About this exercise: Within the material below, transcribe exactly the lines from the one holding "nose: (286, 102)" through the one holding "nose: (740, 386)", keeping both ends and skipping the rest.

Records for the task:
Start of Block

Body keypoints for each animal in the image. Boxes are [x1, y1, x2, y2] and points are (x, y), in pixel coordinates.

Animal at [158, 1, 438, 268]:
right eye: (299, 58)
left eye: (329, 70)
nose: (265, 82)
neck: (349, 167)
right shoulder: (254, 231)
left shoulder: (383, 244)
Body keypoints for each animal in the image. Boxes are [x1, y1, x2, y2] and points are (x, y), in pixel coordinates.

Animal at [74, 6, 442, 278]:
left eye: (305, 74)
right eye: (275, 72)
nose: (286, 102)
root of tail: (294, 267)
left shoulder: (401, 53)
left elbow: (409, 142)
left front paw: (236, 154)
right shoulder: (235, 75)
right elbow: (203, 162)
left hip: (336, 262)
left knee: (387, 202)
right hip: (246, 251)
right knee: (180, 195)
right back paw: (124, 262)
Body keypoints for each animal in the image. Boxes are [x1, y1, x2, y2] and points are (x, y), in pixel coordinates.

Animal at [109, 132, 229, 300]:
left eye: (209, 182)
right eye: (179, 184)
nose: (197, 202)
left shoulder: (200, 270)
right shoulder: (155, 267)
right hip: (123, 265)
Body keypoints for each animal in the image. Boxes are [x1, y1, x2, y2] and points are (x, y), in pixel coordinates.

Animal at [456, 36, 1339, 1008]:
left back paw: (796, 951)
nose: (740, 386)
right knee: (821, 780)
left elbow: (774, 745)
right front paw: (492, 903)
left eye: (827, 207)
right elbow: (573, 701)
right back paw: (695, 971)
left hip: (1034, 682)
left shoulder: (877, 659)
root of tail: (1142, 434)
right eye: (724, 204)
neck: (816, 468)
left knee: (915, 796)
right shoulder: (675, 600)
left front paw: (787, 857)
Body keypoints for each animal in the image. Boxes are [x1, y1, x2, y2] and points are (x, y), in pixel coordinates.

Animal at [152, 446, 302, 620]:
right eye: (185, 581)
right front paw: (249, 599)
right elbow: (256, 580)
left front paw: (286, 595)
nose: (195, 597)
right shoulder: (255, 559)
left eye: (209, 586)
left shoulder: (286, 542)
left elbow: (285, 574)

End of Block

Solution below:
nose: (286, 102)
root of tail: (294, 267)
left shoulder: (401, 53)
left elbow: (409, 142)
left front paw: (236, 154)
right shoulder: (235, 75)
right elbow: (203, 162)
left hip: (336, 262)
left knee: (387, 202)
right hip: (246, 251)
right knee: (180, 195)
right back paw: (124, 262)
Body keypoints for each animal in the image. Boxes are [x1, y1, x2, y2] and points are (x, y), in pixel coordinates.

Animal at [109, 132, 229, 300]:
left eye: (209, 182)
right eye: (179, 184)
nose: (197, 202)
left shoulder: (200, 270)
right shoulder: (155, 267)
right hip: (123, 265)
Body keypoints for each animal in the image. Boxes are [x1, y1, x2, y2] and points are (x, y), in pixel coordinates.

Animal at [456, 36, 1339, 1008]:
left back paw: (796, 951)
nose: (740, 386)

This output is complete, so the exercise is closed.